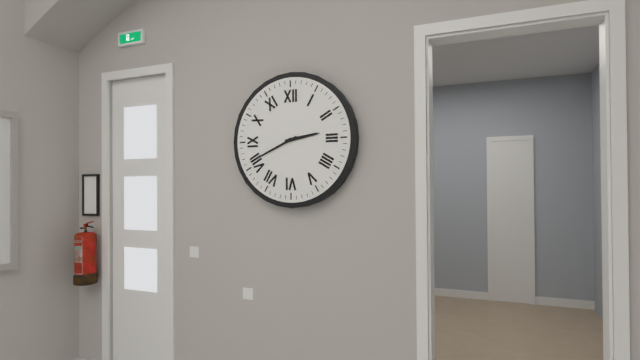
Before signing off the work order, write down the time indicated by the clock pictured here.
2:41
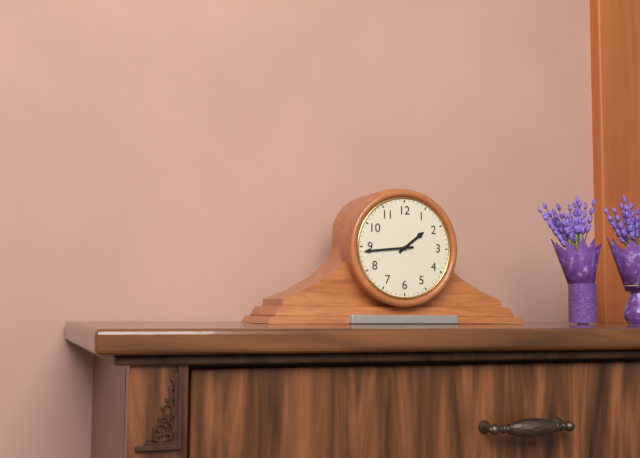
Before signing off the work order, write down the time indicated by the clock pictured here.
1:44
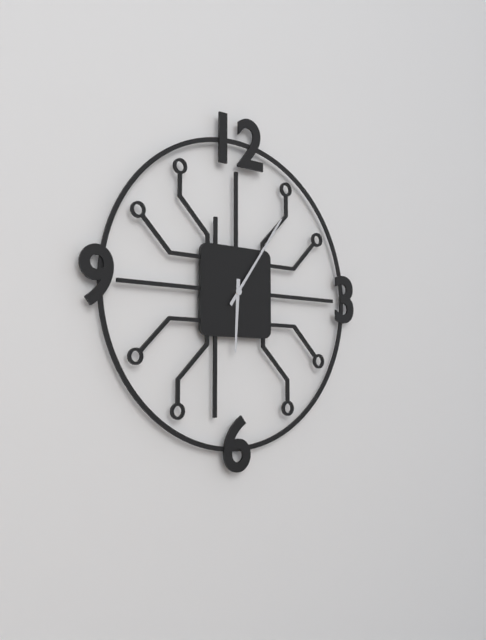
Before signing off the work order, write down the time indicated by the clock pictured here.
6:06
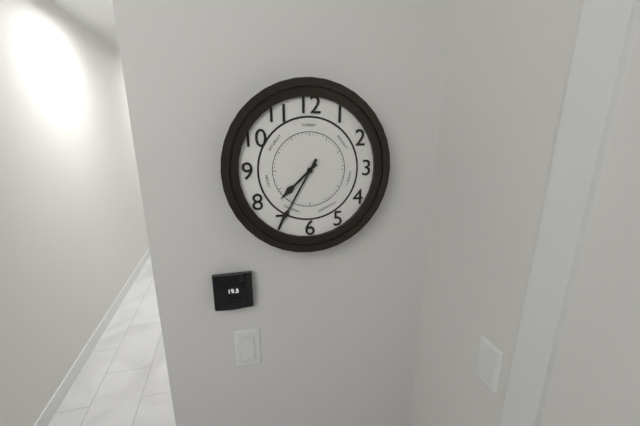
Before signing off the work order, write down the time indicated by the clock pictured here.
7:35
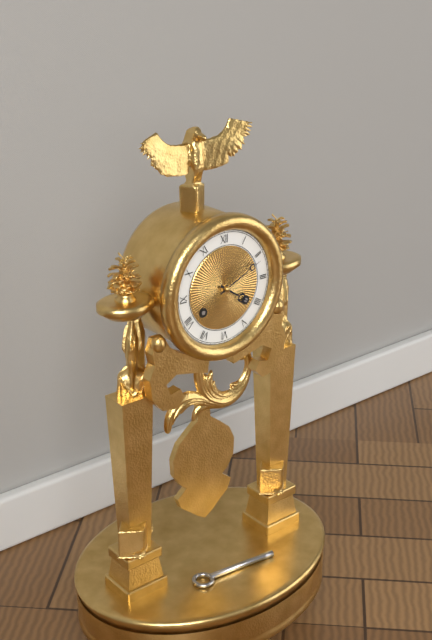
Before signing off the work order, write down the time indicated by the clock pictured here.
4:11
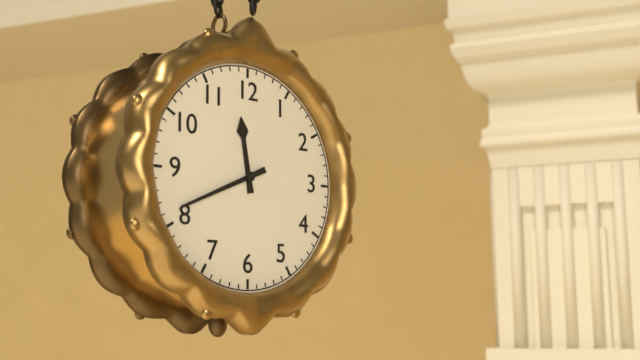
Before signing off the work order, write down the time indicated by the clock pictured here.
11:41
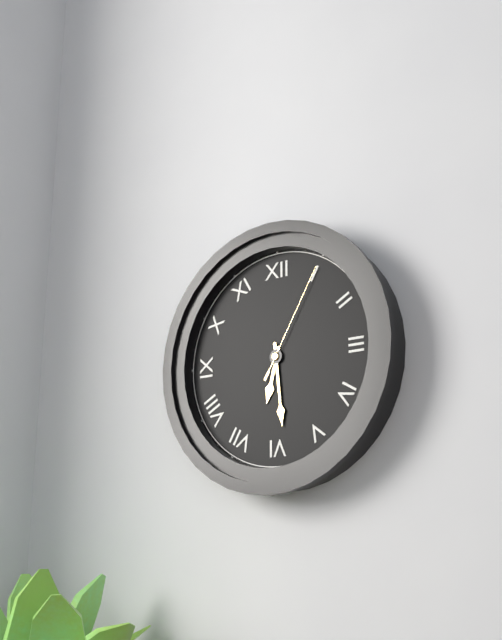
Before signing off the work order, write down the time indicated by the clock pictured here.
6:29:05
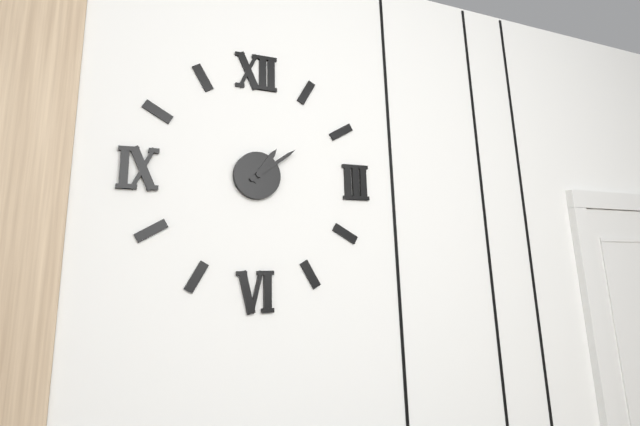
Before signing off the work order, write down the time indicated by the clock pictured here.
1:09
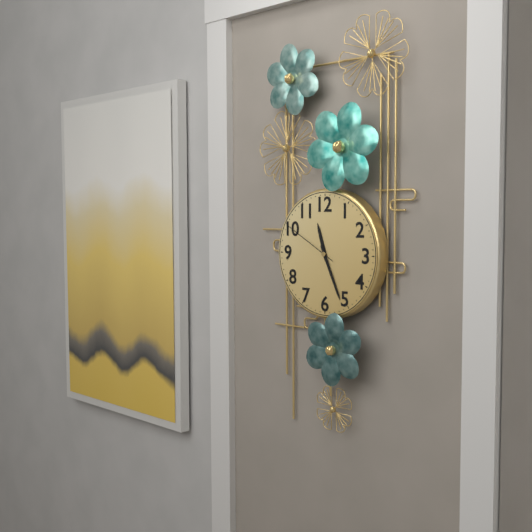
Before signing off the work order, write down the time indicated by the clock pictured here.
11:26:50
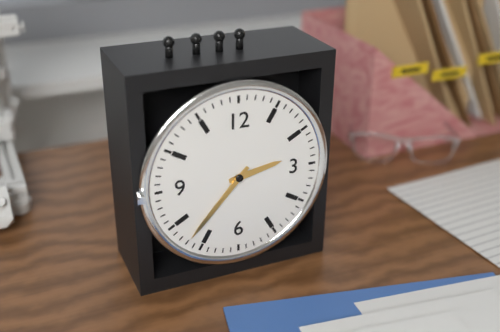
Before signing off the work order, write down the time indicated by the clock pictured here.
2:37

> [SET TASK]:
Can you pull the text from all of the records above word for word, leaving out the pictures?

> [EXERCISE RESPONSE]:
Before signing off the work order, write down the time indicated by the clock pictured here.
2:41
Before signing off the work order, write down the time indicated by the clock pictured here.
1:44
Before signing off the work order, write down the time indicated by the clock pictured here.
6:06
Before signing off the work order, write down the time indicated by the clock pictured here.
7:35
Before signing off the work order, write down the time indicated by the clock pictured here.
4:11
Before signing off the work order, write down the time indicated by the clock pictured here.
11:41
Before signing off the work order, write down the time indicated by the clock pictured here.
6:29:05
Before signing off the work order, write down the time indicated by the clock pictured here.
1:09
Before signing off the work order, write down the time indicated by the clock pictured here.
11:26:50
Before signing off the work order, write down the time indicated by the clock pictured here.
2:37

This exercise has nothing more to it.